Guess what? I’m an auntie!
My “little” brother and sister-in-law had a baby girl last week, so I am officially an aunt for the first time. He’s my only sibling, and there are none on Groom-boy’s side, so this is exciting stuff – a first niece for Groom-boy and a first cousin for Boychild and Girlchild, too!
Being an aunt is going to be pretty cool. I suspect it’s a little like training for grandmotherhood – you get to play with the baby for periods of time and can hand her back at the end.
Being in the midst of a brand-new baby has conjured up a lot of memories and I have been finding it tricky to keep my volumes of information in check. If there’s one thing a new baby is guaranteed to produce (aside from full diapers, spit-up and sleep deprivation), it’s baby stories.
In my own little world, I figure carrying a child for nine months (twice) and then helping it into the world (twice) still rank as the most important things I have ever done. Nothing has ever come close to that overwhelming feeling of seeing my baby for the first time after a heck of a lot of hard work.
Naturally, since this is such a big job it stands to reason mamas are going to retain all sorts of memories about the occasion and about child rearing in general. I should note that an equal amount of information gets sucked away thanks to things like sleep deprivation and rampant hormones. To this day I believe my brain is too full of odds and ends and that a piece of old information has to fall out of one ear to make room for details coming in the other.

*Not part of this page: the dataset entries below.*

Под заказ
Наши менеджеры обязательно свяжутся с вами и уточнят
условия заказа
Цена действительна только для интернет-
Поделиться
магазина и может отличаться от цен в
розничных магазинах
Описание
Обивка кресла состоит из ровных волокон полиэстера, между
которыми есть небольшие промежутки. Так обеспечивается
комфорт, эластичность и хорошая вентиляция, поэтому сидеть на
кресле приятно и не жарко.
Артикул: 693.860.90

Anyway, it seems everyone has an opinion about how to raise children, whether they have children or not. There’s nothing wrong with that, except that actually having a newborn is a bit of a shock to the system the first time and it’s really easy for new moms and dads to be overwhelmed by information.
I hear myself doing it to my brother and sister-in-law. I throw random tidbits of information at them about ways to help a fussy baby (even though theirs isn’t fussy) or products I used and liked or foods I found disagreed with my kids or how to put such-and-such together and on and on. And yet if I thought about it for a moment, I’d realize two things: 1. In all likelihood my brother and sister-in-law are too tired to remember what day it is let alone the intricacies of assembling a bouncy seat; 2. Usually it’s better to be asked for advice than to offer it every time one opens one’s mouth.
It took me a while to realize it when Boychild was a baby, but one of the most important parts about raising a kid is following your instincts. Many times I wandered down a path that didn’t feel quite right because an experienced mama told me it was a good idea. We’re all born with instincts, but sometimes we forget to use them.
Besides, sometimes we just have to figure things out by trial and error. We tend to know our own children best, and since every kid is different what worked for one might not work for another. That said it sure is nice to have experienced moms and dads to ask. Sharing information is a huge part of parenting – it’s the whole “it takes a village to raise a child” thing. And I’m fairly certain any mom or dad would be delighted to share tips if asked. (I’m ready!)
After all this preaching, though, I can’t resist offering one more piece of advice, especially since nine years after my first child was born I am STILL griping about sleep deprivation. So here it is – the oft-repeated but seldom-followed mantra: Sleep when the baby sleeps. Seriously. Do it. Your house might be dirty, your dishes won’t get done and your laundry will be wrinkled, but life looks so much better if you can get some rest. Do it now – newborns are the perfect excuse for napping!
Congrats, Doug and Krista, and welcome to beautiful little Ainsley!